We scale it, and you get the third machine.
So again, probably the key takeaway from this is
that you can use the cloud environment
to actually use it.
So key takeaways are,
CAPI can be used in many, many different infrastructure environments,
not just like the cloud environments
where a lot of people would naturally think of it.
So virtualized environments, bare metal type environments,
and some really interesting type environments
where you want a control plane as a pod type scenario.
It supports different Kubernetes flavors,
so you might want just pure upstream with QBADM.
You might want something a bit more lightweight,
so you can use K3S.
So it allows you to mix and match all of these things.
And lastly, this is fully declarative,
fully GitOps friendly.
Perform all of your cluster operations via Git.

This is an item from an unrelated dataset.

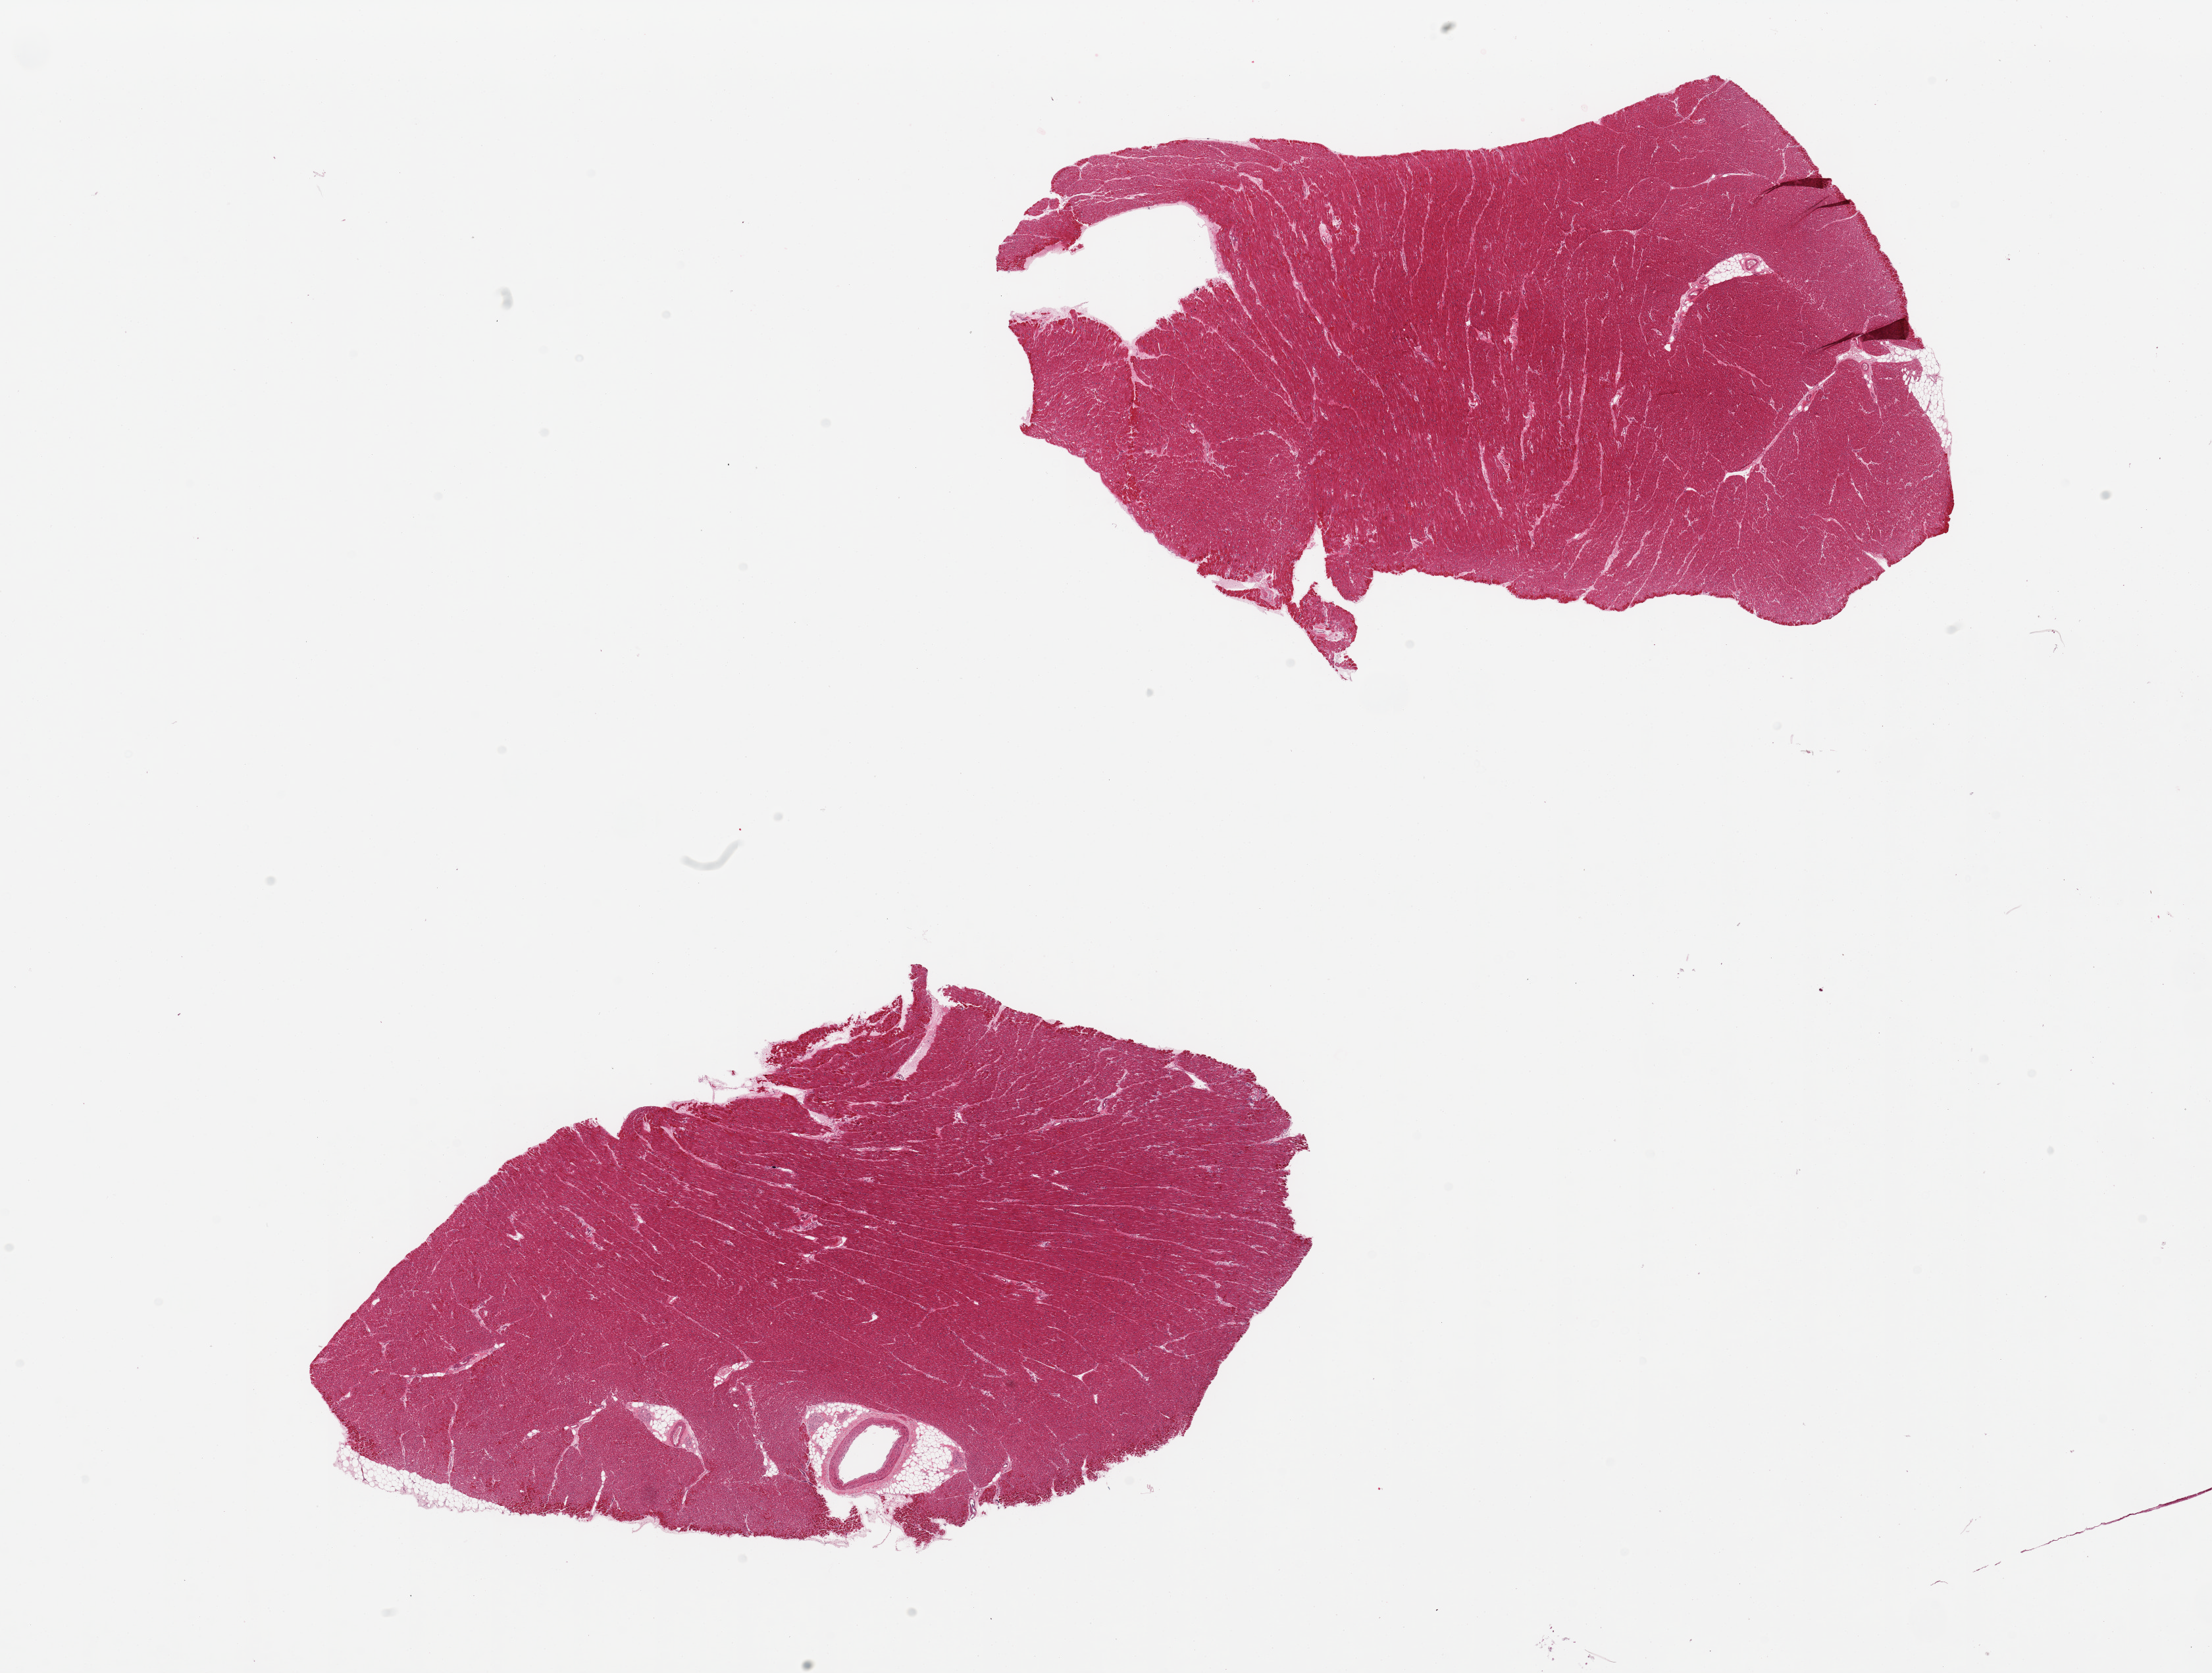
Digitized H&E-stained section — a low-resolution overview of the entire scanned area, about 26.6 x 20.1 mm, PAXgene-fixed paraffin-embedded (PFPE) section, target tissue: heart, donor tissue sample. Female donor.
Review note (as recorded): 2 pieces, mild ischemic changes; incidental 1mm coronary artery branch noted.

So yeah, thank you for coming.
Thank you for your question.
Thanks.
Thank you.
Yeah, so the question was,
can you realistically provision a cluster
associated infrastructure like low balances,
et cetera, with the cluster API currently in a hyperscaler
to like AWS as an example?
The answer is yes, definitely for AWS.
I'd say the caveat is it will provision the infrastructure
in an opinionated way.
So it will only provision the infrastructure that's required
for the cluster and nothing more.
And it will provision it in a way that it thinks best.
So you can slightly tweak it if you want.
If you don't like, say you want to use A or Bs instead of
something else, or you want to add security groups,
it does allow you to do that as well.
But there are, I guess, boundaries.
So if you want full flexibility,
then it might need to do something else.
But you can also use things like Terraform
and cluster API together.
It doesn't have to be an either or.
So you might provision the VPC and the network with Terraform
and then get cluster API to do the Kubernetes
and like the day two operations type of stuff on Kubernetes.